For the entries below, report every line that includes the word "depreciated".

START RECORDS SHOWN

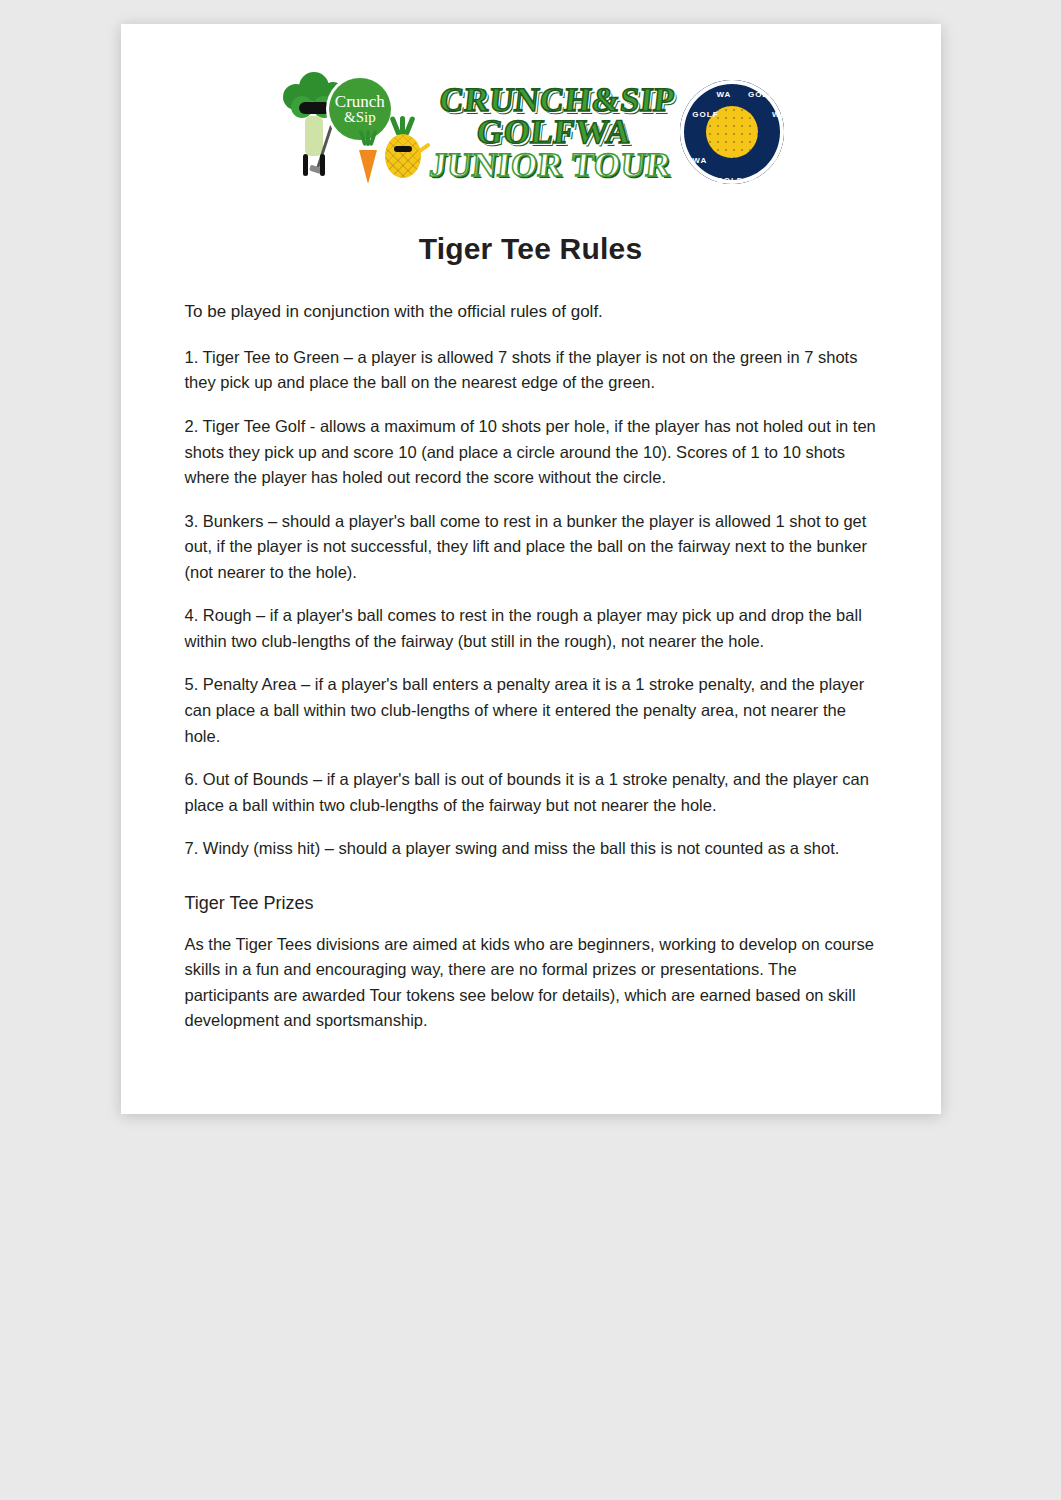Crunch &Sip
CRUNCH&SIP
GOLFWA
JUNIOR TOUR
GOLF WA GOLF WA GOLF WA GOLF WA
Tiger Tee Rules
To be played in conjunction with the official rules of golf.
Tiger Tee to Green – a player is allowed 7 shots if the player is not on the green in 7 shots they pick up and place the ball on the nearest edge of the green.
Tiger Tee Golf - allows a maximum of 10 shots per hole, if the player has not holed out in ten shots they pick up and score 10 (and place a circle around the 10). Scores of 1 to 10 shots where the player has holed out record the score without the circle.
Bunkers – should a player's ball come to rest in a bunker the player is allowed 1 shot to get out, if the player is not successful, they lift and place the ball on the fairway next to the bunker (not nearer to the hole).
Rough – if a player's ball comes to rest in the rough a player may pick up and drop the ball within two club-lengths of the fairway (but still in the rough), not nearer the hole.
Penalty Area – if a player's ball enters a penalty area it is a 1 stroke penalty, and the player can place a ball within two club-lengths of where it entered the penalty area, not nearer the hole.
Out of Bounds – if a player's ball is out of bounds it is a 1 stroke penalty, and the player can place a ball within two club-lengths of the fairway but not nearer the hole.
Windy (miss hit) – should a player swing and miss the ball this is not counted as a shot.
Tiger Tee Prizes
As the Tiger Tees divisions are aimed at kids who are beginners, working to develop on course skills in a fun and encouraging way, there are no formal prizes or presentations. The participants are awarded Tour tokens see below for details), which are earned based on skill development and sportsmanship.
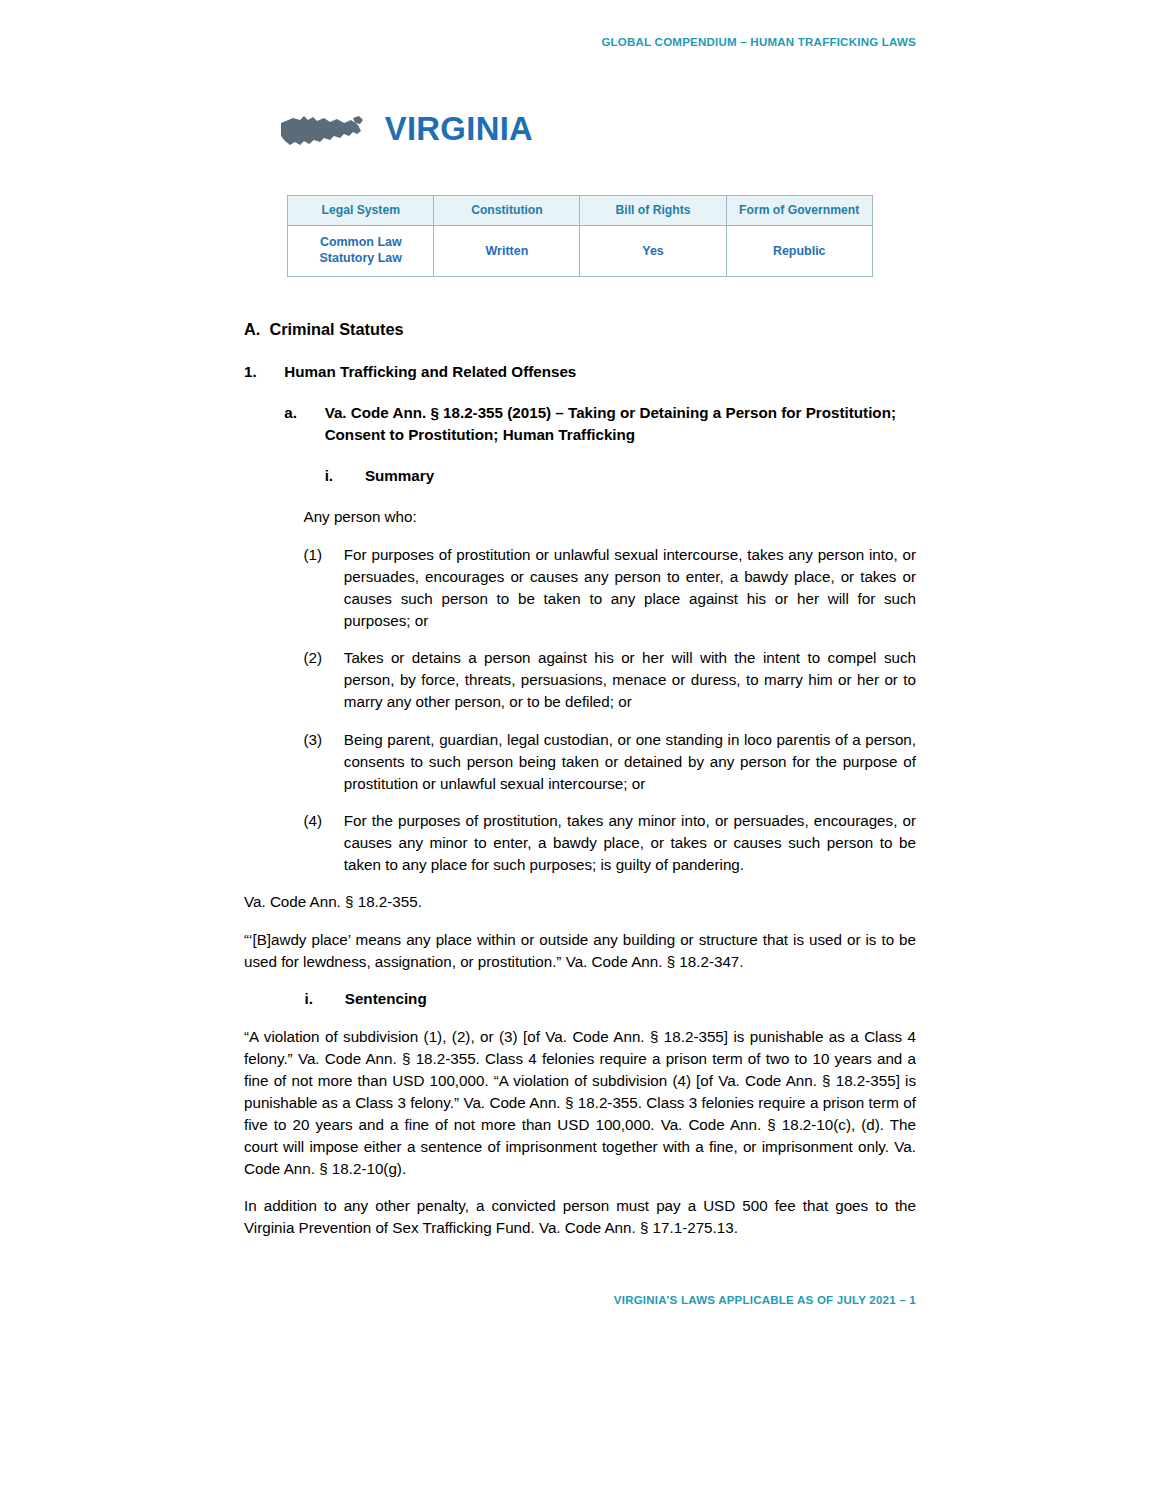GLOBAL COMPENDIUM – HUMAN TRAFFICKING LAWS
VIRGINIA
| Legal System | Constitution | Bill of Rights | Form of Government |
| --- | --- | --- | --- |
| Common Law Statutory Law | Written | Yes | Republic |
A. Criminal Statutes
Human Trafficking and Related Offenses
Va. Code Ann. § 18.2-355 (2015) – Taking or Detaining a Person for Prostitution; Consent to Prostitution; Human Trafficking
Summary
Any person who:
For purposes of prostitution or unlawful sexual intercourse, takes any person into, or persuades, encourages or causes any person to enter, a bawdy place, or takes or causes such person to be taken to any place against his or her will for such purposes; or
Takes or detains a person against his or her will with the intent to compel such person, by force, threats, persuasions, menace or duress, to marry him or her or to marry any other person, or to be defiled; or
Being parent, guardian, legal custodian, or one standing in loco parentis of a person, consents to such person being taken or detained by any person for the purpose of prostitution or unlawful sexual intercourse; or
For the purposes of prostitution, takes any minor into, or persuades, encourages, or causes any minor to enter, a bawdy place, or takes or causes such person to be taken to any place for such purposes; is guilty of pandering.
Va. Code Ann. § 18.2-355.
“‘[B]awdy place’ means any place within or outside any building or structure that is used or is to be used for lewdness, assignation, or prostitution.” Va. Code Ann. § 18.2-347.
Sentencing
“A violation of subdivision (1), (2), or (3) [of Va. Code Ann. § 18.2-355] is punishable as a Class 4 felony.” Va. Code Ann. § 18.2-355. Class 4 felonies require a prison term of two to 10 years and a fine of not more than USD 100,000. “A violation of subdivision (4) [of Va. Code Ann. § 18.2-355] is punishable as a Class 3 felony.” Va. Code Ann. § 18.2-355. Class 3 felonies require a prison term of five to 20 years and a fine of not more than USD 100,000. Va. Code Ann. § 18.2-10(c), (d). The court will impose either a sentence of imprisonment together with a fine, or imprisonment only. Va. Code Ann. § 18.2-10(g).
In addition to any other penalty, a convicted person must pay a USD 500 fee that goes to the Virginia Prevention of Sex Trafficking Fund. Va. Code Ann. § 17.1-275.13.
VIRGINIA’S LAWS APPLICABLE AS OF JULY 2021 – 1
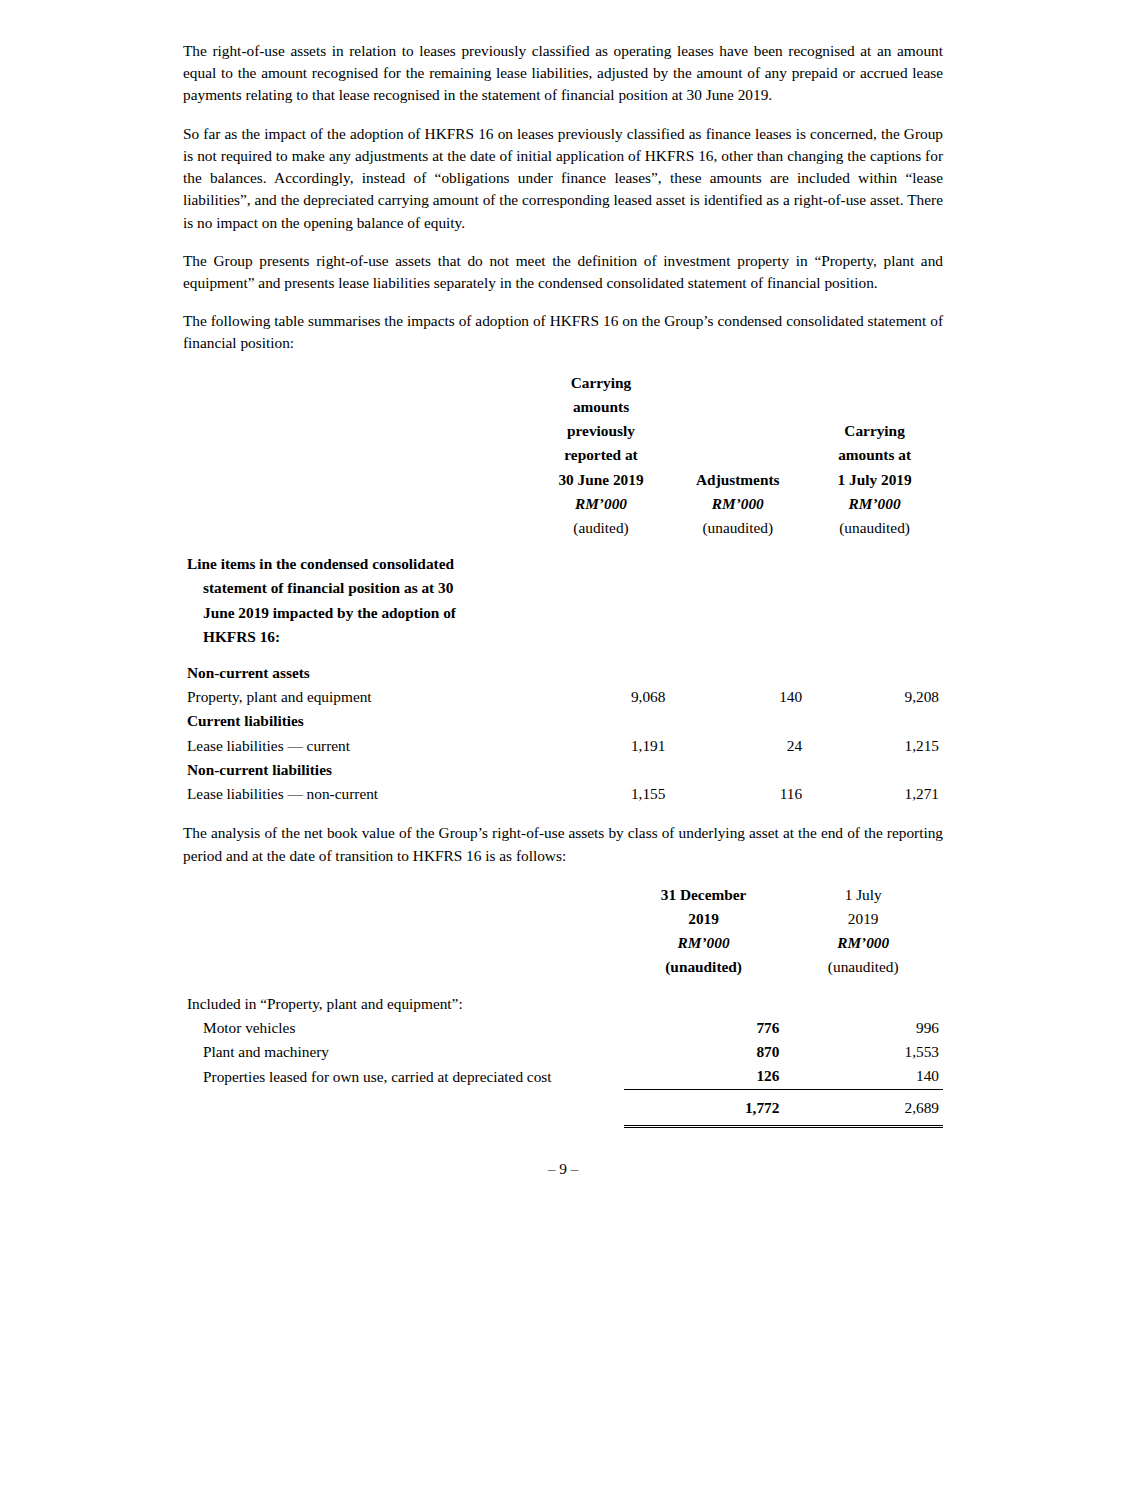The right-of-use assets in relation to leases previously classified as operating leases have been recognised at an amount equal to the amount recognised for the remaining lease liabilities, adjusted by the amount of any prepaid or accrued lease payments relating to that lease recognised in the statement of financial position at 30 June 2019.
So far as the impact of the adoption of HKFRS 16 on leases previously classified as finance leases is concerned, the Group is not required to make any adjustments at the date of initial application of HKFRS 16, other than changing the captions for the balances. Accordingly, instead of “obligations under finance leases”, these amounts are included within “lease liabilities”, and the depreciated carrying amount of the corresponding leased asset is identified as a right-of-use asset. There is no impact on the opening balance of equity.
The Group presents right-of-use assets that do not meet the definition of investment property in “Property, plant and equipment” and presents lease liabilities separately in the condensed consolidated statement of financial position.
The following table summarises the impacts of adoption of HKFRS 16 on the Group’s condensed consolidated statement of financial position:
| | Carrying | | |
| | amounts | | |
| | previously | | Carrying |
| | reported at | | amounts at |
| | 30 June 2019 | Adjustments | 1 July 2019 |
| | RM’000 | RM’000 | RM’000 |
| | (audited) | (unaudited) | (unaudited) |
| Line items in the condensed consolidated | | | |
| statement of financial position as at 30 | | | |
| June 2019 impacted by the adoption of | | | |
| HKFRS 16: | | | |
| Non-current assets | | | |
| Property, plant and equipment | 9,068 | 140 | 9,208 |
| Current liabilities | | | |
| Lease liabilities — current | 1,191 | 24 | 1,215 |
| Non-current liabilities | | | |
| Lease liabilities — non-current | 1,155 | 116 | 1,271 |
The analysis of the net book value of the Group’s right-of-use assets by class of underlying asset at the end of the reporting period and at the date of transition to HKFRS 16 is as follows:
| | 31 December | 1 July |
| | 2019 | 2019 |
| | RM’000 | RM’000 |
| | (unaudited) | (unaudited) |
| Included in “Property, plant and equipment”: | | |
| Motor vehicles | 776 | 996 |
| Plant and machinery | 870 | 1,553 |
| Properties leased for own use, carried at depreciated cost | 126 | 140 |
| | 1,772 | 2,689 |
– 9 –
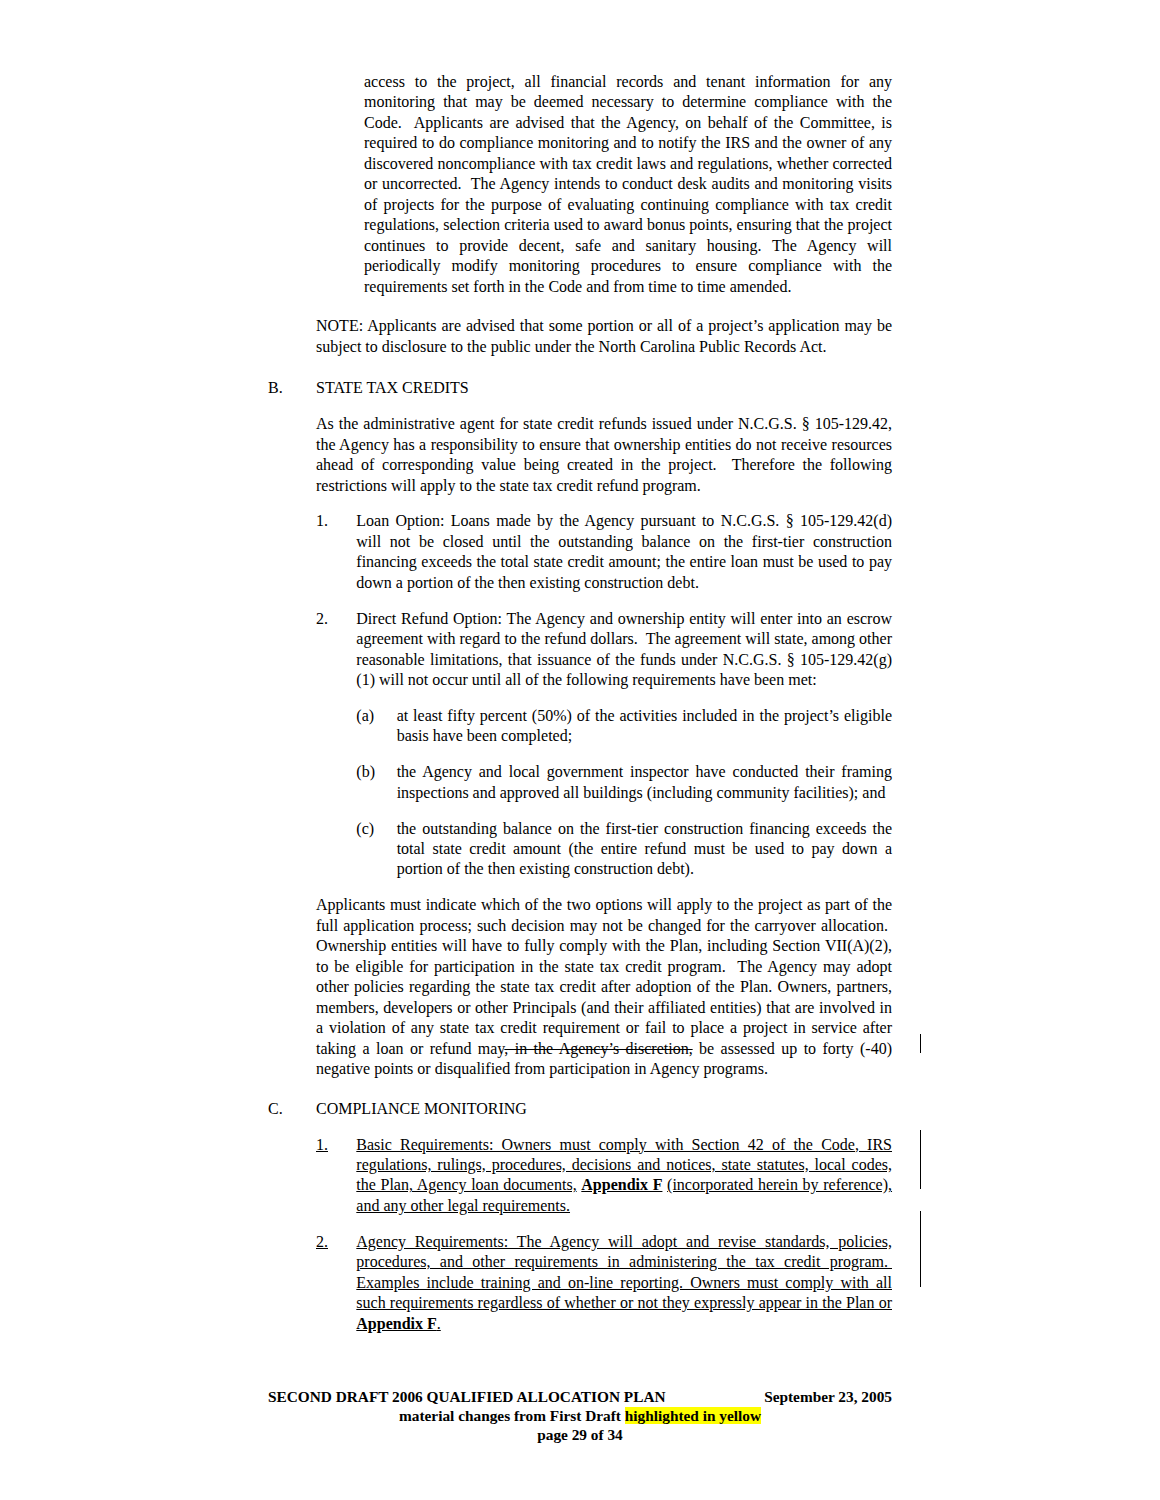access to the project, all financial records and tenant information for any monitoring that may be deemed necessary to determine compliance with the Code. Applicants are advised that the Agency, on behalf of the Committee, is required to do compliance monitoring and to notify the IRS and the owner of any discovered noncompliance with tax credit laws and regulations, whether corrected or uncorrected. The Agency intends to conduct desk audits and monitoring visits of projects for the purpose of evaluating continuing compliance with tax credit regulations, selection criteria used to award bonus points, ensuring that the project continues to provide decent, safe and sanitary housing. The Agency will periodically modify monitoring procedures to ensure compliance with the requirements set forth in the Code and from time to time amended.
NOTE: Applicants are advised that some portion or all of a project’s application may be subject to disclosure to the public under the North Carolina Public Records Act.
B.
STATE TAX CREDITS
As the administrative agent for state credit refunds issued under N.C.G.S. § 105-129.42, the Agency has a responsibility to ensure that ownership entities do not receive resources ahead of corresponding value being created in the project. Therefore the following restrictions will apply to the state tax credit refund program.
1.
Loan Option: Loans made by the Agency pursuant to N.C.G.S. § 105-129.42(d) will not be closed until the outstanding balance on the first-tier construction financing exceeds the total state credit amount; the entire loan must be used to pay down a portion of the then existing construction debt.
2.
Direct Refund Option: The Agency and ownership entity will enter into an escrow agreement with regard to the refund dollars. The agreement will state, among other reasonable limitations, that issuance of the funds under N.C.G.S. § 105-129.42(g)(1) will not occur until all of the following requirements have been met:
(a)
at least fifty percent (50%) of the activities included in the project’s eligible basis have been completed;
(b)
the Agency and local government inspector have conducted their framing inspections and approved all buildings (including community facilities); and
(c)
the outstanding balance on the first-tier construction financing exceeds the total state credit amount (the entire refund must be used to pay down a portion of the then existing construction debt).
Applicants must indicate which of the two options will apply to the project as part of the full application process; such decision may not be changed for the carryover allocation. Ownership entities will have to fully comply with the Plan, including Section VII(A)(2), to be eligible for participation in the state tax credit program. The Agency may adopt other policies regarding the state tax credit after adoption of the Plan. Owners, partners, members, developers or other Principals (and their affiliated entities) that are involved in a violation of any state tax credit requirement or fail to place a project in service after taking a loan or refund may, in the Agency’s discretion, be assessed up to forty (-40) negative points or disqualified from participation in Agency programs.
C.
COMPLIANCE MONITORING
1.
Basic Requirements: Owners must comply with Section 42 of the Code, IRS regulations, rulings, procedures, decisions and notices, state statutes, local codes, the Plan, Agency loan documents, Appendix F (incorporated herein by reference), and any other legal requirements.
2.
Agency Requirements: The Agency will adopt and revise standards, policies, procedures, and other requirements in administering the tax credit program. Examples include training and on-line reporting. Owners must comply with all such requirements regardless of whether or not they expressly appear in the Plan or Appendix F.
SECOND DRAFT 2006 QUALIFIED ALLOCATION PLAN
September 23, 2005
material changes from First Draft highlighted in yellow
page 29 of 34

END RECORDS SHOWN

▶ [OUTPUT]:
So far as the impact of the adoption of HKFRS 16 on leases previously classified as finance leases is concerned, the Group is not required to make any adjustments at the date of initial application of HKFRS 16, other than changing the captions for the balances. Accordingly, instead of “obligations under finance leases”, these amounts are included within “lease liabilities”, and the depreciated carrying amount of the corresponding leased asset is identified as a right-of-use asset. There is no impact on the opening balance of equity.
| Properties leased for own use, carried at depreciated cost | 126 | 140 |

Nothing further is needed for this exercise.